## Tasks and exercises
1 > According to the peach melba recipe, who created Peach Melba?
2 > Write the next steps of the peach melba recipe, picking up after its final sentence.

## Reading text
CHEF JOHN'S PEACH MELBA



Chef John's Peach Melba image

Peach Melba was created for Victorian era opera star Nellie Melba by the greatest chef of the time, Auguste Escoffier, who also named some thin, crispy toasts in her honor years later.

Provided by Chef John

Categories     Desserts     Fruit Dessert Recipes     Raspberry Dessert Recipes

Time 4h30m

Yield 6

Number Of Ingredients 12

3 cups fresh or frozen raspberries
⅓ cup white sugar
1 tablespoon lemon juice
1 tablespoon water
⅛ teaspoon balsamic vinegar
2 cups white sugar
2 cups water
2 tablespoons lemon juice
1 vanilla bean, split lengthwise
3 peaches, halved and pitted
6 scoops vanilla ice cream
¼ cup sliced almonds

Steps:

  • Combine raspberries, 1/3 cup sugar, 1 tablespoon lemon juice, water, and balsamic vinegar in a saucepan over medium heat. Bring to a simmer and cook until sugar dissolves and berries collapse, 2 to 3 minutes. Remove from heat and strain into a bowl. Cool to room temperature, cover and refrigerate until thoroughly chilled.

## Given information

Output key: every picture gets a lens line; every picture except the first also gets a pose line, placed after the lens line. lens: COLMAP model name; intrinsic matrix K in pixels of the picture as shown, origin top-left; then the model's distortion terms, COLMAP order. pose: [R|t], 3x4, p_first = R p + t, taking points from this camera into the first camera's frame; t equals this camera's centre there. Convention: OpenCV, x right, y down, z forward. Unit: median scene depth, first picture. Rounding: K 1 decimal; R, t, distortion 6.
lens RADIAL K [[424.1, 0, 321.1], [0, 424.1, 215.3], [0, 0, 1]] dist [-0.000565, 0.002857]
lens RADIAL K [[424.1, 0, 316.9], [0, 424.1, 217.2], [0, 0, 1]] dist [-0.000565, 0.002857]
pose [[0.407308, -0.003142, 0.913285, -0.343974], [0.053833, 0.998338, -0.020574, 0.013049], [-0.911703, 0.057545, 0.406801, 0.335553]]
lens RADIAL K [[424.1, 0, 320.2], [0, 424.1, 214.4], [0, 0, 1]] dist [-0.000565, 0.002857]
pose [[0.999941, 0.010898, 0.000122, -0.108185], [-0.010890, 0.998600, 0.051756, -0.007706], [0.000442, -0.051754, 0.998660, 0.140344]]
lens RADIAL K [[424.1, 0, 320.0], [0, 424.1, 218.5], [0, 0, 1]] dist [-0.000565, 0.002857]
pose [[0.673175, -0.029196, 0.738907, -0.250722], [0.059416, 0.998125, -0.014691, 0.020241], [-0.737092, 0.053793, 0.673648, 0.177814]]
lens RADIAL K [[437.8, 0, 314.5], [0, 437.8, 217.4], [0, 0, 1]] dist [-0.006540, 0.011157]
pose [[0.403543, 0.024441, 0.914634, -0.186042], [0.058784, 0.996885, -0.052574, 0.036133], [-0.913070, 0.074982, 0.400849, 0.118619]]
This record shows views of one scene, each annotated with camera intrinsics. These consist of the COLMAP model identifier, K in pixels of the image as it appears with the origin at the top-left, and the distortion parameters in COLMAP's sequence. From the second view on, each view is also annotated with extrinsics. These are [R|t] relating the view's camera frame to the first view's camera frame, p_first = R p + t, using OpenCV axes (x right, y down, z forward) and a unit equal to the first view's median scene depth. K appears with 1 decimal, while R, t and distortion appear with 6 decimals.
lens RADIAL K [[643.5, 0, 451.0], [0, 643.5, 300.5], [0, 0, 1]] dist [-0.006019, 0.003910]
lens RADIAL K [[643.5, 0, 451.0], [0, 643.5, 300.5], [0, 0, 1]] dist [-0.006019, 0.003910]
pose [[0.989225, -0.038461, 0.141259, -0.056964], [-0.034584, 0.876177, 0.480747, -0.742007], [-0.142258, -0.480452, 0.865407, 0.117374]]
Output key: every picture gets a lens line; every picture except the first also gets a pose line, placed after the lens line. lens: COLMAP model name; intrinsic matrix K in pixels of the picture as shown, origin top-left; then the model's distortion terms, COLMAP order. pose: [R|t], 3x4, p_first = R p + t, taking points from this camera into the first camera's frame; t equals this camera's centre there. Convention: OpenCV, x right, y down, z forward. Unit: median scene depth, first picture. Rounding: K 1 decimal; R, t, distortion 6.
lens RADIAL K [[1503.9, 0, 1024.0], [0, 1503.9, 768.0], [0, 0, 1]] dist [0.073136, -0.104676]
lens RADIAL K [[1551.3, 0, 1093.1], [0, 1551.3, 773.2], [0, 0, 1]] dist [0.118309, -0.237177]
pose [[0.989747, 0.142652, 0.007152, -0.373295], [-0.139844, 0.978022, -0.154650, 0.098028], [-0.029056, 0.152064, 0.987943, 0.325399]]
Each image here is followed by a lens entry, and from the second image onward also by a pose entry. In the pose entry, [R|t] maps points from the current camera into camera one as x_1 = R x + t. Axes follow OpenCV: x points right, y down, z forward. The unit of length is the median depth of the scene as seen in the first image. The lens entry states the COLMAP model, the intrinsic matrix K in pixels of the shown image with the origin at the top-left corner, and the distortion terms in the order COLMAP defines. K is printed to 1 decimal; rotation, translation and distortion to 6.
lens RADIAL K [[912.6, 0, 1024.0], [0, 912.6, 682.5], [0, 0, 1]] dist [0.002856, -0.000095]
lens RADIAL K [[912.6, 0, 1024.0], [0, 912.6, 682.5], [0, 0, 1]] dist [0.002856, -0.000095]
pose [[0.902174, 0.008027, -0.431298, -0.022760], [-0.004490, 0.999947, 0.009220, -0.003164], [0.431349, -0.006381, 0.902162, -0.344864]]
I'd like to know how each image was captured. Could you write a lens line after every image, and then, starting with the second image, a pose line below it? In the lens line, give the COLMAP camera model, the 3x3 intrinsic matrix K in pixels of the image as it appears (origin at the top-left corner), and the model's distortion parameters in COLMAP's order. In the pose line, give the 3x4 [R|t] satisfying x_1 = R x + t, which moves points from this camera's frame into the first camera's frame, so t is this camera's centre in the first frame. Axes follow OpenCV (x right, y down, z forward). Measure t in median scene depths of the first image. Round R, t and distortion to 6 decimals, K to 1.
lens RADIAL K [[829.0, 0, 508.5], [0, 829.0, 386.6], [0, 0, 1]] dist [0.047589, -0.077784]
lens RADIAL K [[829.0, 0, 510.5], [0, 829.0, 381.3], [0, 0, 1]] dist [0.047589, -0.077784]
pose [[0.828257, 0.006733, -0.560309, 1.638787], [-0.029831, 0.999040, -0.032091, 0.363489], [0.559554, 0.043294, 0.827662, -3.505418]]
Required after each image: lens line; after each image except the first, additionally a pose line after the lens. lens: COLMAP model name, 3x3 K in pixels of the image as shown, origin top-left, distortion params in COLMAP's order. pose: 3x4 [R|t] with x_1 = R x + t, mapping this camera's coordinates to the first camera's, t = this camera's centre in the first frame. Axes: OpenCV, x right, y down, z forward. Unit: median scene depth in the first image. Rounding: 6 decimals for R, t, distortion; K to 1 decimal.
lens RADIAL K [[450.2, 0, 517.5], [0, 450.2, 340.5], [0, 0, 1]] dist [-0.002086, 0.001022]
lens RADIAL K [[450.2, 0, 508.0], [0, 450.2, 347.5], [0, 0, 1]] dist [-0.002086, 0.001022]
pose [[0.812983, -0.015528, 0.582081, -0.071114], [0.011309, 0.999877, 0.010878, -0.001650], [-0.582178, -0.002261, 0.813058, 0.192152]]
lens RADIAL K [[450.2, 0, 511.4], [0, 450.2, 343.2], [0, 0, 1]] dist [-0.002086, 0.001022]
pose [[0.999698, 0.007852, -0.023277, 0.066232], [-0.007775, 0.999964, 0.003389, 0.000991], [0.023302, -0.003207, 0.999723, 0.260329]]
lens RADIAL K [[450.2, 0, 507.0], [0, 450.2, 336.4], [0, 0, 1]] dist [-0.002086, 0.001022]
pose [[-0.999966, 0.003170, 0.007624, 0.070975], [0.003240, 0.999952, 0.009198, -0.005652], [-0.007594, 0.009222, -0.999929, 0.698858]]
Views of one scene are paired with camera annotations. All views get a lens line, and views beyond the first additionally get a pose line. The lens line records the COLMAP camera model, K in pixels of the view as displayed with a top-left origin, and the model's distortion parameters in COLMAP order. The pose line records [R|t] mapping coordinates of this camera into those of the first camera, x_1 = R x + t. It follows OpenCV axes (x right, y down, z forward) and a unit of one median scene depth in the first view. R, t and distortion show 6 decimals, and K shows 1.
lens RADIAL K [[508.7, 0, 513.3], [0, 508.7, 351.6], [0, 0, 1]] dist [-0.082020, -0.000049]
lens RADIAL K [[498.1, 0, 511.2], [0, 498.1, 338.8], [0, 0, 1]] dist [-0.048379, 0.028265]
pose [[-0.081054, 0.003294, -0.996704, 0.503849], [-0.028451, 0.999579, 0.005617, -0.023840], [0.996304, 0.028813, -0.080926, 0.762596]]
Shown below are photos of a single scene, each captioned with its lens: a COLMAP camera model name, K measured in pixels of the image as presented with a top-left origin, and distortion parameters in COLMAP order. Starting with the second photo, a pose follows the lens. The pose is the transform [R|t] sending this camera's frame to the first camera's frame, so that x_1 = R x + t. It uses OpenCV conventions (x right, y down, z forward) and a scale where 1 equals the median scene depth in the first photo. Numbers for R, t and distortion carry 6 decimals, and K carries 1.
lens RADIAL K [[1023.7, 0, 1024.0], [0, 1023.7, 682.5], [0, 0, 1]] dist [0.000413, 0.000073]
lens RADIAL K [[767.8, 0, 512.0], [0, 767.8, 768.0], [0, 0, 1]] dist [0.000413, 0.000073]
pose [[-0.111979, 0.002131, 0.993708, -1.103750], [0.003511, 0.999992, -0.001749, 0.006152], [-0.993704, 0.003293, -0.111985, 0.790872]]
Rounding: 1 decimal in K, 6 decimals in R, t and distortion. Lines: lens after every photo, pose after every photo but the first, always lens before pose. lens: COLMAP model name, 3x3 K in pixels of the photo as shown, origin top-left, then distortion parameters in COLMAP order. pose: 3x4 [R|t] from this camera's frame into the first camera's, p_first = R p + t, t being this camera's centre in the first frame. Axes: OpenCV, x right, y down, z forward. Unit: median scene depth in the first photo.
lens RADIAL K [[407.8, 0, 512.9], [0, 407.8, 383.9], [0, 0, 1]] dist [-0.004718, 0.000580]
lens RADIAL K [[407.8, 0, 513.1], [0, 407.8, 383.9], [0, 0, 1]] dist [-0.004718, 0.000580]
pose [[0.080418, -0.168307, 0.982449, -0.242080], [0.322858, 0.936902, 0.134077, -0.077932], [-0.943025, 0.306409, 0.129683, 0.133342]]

## Responses to the exercise
1 > Auguste Escoffier created it.

2 >
  • Combine 2 cups sugar, 2 cups water, 2 tablespoons lemon juice, and split vanilla bean in a large saucepan and bring to a simmer over medium heat.
  • Place peach halves with cut sides up in the syrup and simmer until tender, 5 to 8 minutes per side, basting with the syrup occasionally. Remove from heat and allow to cool in the syrup. Transfer to a bowl, cover, and refrigerate until thoroughly chilled, about 4 hours.
  • Remove peach skins and serve each peach half on top of a scoop of ice cream in a bowl. Spoon the raspberry sauce over the top. Garnish with toasted, slivered almonds.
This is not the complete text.